La questione è ovviamente aperta, ma una cosa è certa: affrontare le problematiche della robotica in chiave fantascientifica può ingenerare gravi confusioni. Ecco perché a mio parere occorrerebbe un divorzio consensuale tra la folta letteratura in tema di automi e robot e la vera storia della robotica. Infatti, non vi è conferenza o articolo sui robot che non prenda le mosse dai miti di Dedalo, o dal Golem, o da Frankenstein. Senza nulla togliere a queste geniali metafore sulla condizione umana, di una cosa possiamo essere certi: i robot non si emozionano, non amano e non soffrono come noi umani.
Essi hanno altre proprietà, alcune delle quali interessanti quanto le nostre, ma profondamente diverse. Un robot di servizio dotato di sensori a ultrasuoni e ad infrarossi avrà una visione del mondo che noi umani non avremo mai. Ma, non sogna certo di trasformarsi da Pinocchio burattino in ragazzino. Semplicemente, fa il lavoro per cui è stato costruito.
Non si insisterà mai abbastanza sul fatto che i robot non potranno evolvere a immagine e somiglianza degli esseri viventi di questo pianeta, in quanto la loro origine, la loro struttura fisica e la loro intelligenza sono profondamente diversi. Il che può essere anche molto interessante. Infatti, l’originalità della robotica è anche in questo suo andare oltre i pattern conosciuti dell’evoluzione biologica.
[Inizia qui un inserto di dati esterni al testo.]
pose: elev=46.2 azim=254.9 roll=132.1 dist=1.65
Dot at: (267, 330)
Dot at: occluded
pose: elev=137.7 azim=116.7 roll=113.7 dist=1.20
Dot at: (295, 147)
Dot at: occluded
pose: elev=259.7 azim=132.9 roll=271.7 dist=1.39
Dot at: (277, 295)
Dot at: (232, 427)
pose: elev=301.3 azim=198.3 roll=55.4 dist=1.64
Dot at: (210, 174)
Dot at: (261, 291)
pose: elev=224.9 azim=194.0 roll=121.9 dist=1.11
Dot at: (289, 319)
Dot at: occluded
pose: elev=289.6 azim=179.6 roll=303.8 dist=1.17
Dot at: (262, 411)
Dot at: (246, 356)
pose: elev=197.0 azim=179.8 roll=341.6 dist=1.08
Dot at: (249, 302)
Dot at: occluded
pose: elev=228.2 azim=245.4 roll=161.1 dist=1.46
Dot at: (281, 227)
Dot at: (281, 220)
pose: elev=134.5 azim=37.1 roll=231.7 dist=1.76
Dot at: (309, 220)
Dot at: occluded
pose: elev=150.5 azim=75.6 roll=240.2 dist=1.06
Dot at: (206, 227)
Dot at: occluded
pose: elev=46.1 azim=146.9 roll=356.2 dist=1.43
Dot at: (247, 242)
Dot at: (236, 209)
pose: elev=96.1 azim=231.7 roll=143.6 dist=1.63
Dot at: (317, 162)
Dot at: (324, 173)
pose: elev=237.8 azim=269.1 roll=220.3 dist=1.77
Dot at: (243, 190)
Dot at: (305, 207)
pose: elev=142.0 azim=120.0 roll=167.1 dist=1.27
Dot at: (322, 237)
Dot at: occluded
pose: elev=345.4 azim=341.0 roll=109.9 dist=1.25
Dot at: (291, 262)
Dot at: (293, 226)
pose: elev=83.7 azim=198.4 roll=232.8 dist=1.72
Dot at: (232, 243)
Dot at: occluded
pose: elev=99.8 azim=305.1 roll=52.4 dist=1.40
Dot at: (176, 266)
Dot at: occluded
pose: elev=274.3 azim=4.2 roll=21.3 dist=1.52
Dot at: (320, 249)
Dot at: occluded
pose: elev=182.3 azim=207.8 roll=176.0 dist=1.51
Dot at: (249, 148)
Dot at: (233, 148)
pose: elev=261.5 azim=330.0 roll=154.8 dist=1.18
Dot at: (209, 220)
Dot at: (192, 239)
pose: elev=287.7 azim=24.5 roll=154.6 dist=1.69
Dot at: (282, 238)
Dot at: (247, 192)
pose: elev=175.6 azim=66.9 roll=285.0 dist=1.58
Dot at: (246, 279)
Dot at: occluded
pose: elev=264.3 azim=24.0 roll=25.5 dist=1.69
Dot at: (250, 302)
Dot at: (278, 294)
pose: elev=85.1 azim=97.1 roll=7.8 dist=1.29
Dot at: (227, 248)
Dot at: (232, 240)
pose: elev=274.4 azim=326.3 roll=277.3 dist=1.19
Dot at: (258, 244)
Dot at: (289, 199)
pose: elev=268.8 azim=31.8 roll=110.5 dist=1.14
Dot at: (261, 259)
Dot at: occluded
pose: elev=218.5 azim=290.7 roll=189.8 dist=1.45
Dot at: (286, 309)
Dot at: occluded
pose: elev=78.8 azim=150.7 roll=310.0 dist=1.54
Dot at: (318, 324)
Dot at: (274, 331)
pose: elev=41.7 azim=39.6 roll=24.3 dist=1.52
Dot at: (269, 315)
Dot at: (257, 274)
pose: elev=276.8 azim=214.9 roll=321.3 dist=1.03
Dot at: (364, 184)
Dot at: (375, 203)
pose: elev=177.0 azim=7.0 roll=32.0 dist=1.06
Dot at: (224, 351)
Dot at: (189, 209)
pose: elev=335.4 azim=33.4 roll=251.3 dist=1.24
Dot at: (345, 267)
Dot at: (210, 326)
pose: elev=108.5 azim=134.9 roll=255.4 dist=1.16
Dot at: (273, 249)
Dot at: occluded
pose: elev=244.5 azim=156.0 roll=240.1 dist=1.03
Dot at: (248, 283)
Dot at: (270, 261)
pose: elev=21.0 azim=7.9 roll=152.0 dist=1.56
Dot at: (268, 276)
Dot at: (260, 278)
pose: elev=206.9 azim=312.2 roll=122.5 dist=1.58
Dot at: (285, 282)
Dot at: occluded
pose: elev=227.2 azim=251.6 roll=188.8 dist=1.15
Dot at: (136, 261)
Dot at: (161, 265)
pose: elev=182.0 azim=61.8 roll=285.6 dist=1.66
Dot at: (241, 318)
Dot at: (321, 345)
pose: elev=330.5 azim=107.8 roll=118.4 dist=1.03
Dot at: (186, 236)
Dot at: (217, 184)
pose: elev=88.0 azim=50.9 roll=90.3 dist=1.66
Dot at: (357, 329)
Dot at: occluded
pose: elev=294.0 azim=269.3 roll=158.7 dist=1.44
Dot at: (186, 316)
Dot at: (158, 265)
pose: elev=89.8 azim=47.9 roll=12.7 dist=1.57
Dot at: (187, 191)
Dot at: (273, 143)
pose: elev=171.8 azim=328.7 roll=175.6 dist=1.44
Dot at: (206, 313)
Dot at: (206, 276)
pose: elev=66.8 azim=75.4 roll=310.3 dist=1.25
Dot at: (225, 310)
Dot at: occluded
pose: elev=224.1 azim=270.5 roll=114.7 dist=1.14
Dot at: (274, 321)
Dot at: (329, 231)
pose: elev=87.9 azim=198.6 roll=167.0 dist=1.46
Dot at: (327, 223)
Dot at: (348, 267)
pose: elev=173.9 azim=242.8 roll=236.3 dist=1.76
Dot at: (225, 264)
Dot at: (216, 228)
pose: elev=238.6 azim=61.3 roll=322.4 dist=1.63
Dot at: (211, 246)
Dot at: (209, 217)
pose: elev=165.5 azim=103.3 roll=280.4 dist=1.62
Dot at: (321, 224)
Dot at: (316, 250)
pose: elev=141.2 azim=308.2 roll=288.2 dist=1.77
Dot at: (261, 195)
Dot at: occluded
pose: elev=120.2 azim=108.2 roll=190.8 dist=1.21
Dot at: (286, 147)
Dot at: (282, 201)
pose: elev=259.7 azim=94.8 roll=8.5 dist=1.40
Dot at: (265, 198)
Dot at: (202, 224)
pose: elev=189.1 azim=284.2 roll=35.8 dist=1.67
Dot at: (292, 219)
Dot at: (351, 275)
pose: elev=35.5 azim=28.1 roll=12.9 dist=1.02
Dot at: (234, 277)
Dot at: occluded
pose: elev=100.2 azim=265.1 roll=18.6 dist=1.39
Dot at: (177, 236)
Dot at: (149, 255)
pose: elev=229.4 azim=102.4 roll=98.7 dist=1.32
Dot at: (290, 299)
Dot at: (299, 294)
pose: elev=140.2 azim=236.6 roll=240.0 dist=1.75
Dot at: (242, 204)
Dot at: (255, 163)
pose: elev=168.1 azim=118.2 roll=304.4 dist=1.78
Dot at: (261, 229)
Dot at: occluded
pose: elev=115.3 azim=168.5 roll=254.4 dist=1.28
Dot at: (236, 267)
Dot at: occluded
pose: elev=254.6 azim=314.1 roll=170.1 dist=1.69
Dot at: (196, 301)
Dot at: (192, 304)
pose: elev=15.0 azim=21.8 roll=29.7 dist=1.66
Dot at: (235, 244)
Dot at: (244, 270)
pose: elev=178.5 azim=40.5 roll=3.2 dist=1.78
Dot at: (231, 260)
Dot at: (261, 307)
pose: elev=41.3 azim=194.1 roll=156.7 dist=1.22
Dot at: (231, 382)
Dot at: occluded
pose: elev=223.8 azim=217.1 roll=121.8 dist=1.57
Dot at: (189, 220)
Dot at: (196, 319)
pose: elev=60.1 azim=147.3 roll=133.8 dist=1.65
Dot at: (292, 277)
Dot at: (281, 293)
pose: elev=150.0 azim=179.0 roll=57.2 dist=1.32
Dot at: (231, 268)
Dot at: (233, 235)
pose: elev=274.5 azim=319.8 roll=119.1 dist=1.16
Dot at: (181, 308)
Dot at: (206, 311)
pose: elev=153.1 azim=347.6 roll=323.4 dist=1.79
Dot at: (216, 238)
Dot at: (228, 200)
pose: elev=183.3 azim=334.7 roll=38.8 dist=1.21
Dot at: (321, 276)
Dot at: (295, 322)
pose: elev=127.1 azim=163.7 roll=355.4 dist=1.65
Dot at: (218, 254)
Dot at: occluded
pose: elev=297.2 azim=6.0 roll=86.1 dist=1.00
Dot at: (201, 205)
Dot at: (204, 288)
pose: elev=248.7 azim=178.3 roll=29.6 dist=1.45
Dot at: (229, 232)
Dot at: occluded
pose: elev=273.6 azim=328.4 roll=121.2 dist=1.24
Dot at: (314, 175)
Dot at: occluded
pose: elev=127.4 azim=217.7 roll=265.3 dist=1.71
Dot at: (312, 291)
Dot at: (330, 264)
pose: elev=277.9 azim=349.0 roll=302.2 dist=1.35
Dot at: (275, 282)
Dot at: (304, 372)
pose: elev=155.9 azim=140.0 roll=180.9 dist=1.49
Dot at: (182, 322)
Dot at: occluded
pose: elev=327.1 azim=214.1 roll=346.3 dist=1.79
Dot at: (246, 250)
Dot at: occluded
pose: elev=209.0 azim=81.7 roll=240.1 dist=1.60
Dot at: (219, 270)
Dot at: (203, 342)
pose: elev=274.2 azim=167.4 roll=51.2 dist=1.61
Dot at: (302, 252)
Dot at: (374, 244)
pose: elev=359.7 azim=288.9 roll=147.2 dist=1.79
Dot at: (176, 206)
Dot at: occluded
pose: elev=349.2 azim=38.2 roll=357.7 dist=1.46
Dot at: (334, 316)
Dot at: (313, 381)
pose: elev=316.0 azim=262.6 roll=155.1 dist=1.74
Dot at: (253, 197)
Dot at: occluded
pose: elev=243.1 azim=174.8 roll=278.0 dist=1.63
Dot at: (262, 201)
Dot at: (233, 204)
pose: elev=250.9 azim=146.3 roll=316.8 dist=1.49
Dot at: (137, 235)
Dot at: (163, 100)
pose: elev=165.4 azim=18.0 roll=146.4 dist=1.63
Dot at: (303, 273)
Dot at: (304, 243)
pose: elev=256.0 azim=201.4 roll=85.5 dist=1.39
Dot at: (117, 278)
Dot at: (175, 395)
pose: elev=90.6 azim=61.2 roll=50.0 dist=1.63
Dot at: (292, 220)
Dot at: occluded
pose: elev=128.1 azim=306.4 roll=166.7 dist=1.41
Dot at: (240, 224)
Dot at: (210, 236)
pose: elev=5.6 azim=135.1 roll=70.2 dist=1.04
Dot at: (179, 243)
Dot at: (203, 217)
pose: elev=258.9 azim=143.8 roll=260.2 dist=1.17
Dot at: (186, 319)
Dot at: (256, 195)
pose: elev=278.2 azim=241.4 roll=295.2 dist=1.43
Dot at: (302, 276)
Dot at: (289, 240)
L’imprecisione del linguaggio comune, e la torre di Babele del linguaggio tecnico, hanno spesso ingenerato confusione. Usiamo le stesse parole per diversa semantica. Pertanto, intelligenza, autonomia, coscienza, apprendimento e così via hanno significati diversi in contesti diversi. Parrebbe una disquisizione scolastica, se il risultato non fosse la nascita di dibattiti francamente ridicoli, come quello sui diritti dei robot, mentre ben più seri e pressanti problemi si affacciano all’orizzonte, come quelli legati all’impiego dei robot in guerra.
Finalmente ci si sta rendendo conto infatti che l’evoluzione delle famose armi intelligenti altro non è che lo sviluppo di robot autonomi dotati della licenza di uccidere esseri umani. La questione è della massima serietà, in quanto l’umanità sta, più o meno consapevolmente, costruendo una nuova micidiale classe di predatori, roboticamente intelligentissimi ma umanamente stupidi.
Non è della improbabile ribellione di questi robot che occorre preoccuparsi, ma piuttosto della complessità dei loro algoritmi di apprendimento e di autonomia, che rende impossibile prevedere ogni dettaglio del loro comportamento in ambiente ostile. Per non parlare della possibilità di malfunzionamenti, siano essi casuali o provocati dal nemico, o del rischio di un loro impiego per fini illeciti.
Per questo chi si occupa di Roboetica (Gianmarco Veruggio, molti ricercatori nel settore della biorobotica, esperti di etica&scienza) ritiene che occorra al più presto aprire un serio dibattito internazionale, basato su una seria e corretta informazione, che porti alla regolamentazione di questi armamenti non convenzionali, come già avviene per quelli atomici, biologici o chimici.
E’ sufficiente leggere i giornali per convincersi che la rivoluzione tecnologica è imminente. La robotica sarà sicuramente un formidabile strumento di progresso, ma susciterà anche problemi ed interrogativi che finora sembravano riservati al campo della fantascienza. A soli quattro anni dalla sua nascita, la Roboetica si sta dimostrando un utile strumento culturale per stimolare una maggiore sensibilità dei ricercatori robotici nei confronti delle loro responsabilità verso la società. La dimostrazione è il crescente numero di autorevoli scienziati che si dimostra interessato e partecipe, e il fiorire di iniziative e progetti sul tema.